What is needed: Copy each line below exactly.
Top of Provided data
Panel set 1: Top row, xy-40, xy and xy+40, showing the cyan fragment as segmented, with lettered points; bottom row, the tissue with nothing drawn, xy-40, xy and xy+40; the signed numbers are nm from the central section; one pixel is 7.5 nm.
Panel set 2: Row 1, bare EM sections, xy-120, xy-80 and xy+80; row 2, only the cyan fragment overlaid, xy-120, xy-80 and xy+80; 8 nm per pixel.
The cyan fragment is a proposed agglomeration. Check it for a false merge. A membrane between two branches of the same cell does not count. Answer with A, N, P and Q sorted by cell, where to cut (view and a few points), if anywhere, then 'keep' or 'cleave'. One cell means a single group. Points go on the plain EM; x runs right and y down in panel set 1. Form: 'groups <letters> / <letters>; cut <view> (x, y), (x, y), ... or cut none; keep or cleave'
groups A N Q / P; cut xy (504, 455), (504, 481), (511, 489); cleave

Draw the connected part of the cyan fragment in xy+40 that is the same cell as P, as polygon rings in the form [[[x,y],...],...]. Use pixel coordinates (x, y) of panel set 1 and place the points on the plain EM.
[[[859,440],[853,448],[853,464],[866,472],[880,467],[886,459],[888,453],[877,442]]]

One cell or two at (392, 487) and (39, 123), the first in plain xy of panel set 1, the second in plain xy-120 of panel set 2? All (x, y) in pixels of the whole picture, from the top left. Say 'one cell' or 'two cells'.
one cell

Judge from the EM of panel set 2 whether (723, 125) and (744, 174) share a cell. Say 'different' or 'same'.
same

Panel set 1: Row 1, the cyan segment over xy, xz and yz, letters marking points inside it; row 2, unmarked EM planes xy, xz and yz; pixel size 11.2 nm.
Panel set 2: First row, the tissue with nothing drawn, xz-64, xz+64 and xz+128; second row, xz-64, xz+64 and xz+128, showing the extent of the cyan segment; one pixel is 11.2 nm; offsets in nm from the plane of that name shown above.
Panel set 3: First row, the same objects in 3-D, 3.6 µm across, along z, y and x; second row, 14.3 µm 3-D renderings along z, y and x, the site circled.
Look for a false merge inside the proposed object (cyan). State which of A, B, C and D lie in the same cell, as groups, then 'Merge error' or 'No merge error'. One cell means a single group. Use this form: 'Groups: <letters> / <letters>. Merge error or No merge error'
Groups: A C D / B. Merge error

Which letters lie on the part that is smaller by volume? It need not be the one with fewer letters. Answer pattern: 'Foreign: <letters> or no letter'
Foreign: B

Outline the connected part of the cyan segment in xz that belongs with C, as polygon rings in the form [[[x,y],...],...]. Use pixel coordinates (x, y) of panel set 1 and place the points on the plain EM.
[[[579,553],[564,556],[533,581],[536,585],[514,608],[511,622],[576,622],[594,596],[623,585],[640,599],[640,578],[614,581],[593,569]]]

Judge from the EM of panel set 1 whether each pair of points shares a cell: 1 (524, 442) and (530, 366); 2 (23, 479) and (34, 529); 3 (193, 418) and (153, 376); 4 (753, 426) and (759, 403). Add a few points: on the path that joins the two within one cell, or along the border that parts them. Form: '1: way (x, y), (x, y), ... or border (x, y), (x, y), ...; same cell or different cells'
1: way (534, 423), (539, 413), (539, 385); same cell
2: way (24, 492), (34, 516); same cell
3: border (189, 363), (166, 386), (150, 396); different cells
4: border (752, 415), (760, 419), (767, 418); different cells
Bottom of Provided data
Output of the exercise:
Panel set 1: Top row, xy-40, xy and xy+40, showing the cyan fragment as segmented, with lettered points; bottom row, the tissue with nothing drawn, xy-40, xy and xy+40; the signed numbers are nm from the central section; one pixel is 7.5 nm.
Panel set 2: Row 1, bare EM sections, xy-120, xy-80 and xy+80; row 2, only the cyan fragment overlaid, xy-120, xy-80 and xy+80; 8 nm per pixel.
The cyan fragment is a proposed agglomeration. Check it for a false merge. A membrane between two branches of the same cell does not count. Answer with A, N, P and Q sorted by cell, where to cut (view and a few points), if anywhere, then 'keep' or 'cleave'. One cell means a single group. Points go on the plain EM; x runs right and y down in panel set 1. Form: 'groups <letters> / <letters>; cut <view> (x, y), (x, y), ... or cut none; keep or cleave'
groups A N Q / P; cut xy (504, 455), (504, 481), (511, 489); cleave

Draw the connected part of the cyan fragment in xy+40 that is the same cell as P, as polygon rings in the form [[[x,y],...],...]. Use pixel coordinates (x, y) of panel set 1 and place the points on the plain EM.
[[[859,440],[853,448],[853,464],[866,472],[880,467],[886,459],[888,453],[877,442]]]

One cell or two at (392, 487) and (39, 123), the first in plain xy of panel set 1, the second in plain xy-120 of panel set 2? All (x, y) in pixels of the whole picture, from the top left. Say 'one cell' or 'two cells'.
one cell

Judge from the EM of panel set 2 whether (723, 125) and (744, 174) share a cell. Say 'different' or 'same'.
same

Panel set 1: Row 1, the cyan segment over xy, xz and yz, letters marking points inside it; row 2, unmarked EM planes xy, xz and yz; pixel size 11.2 nm.
Panel set 2: First row, the tissue with nothing drawn, xz-64, xz+64 and xz+128; second row, xz-64, xz+64 and xz+128, showing the extent of the cyan segment; one pixel is 11.2 nm; offsets in nm from the plane of that name shown above.
Panel set 3: First row, the same objects in 3-D, 3.6 µm across, along z, y and x; second row, 14.3 µm 3-D renderings along z, y and x, the site circled.
Look for a false merge inside the proposed object (cyan). State which of A, B, C and D lie in the same cell, as groups, then 'Merge error' or 'No merge error'. One cell means a single group. Use this form: 'Groups: <letters> / <letters>. Merge error or No merge error'
Groups: A C D / B. Merge error

Which letters lie on the part that is smaller by volume? It need not be the one with fewer letters. Answer pattern: 'Foreign: <letters> or no letter'
Foreign: B

Outline the connected part of the cyan segment in xz that belongs with C, as polygon rings in the form [[[x,y],...],...]. Use pixel coordinates (x, y) of panel set 1 and place the points on the plain EM.
[[[579,553],[564,556],[533,581],[536,585],[514,608],[511,622],[576,622],[594,596],[623,585],[640,599],[640,578],[614,581],[593,569]]]

Judge from the EM of panel set 1 whether each pair of points shares a cell: 1 (524, 442) and (530, 366); 2 (23, 479) and (34, 529); 3 (193, 418) and (153, 376); 4 (753, 426) and (759, 403). Add a few points: on the path that joins the two within one cell, or along the border that parts them. Form: '1: way (x, y), (x, y), ... or border (x, y), (x, y), ...; same cell or different cells'
1: way (534, 423), (539, 413), (539, 385); same cell
2: way (24, 492), (34, 516); same cell
3: border (189, 363), (166, 386), (150, 396); different cells
4: border (752, 415), (760, 419), (767, 418); different cells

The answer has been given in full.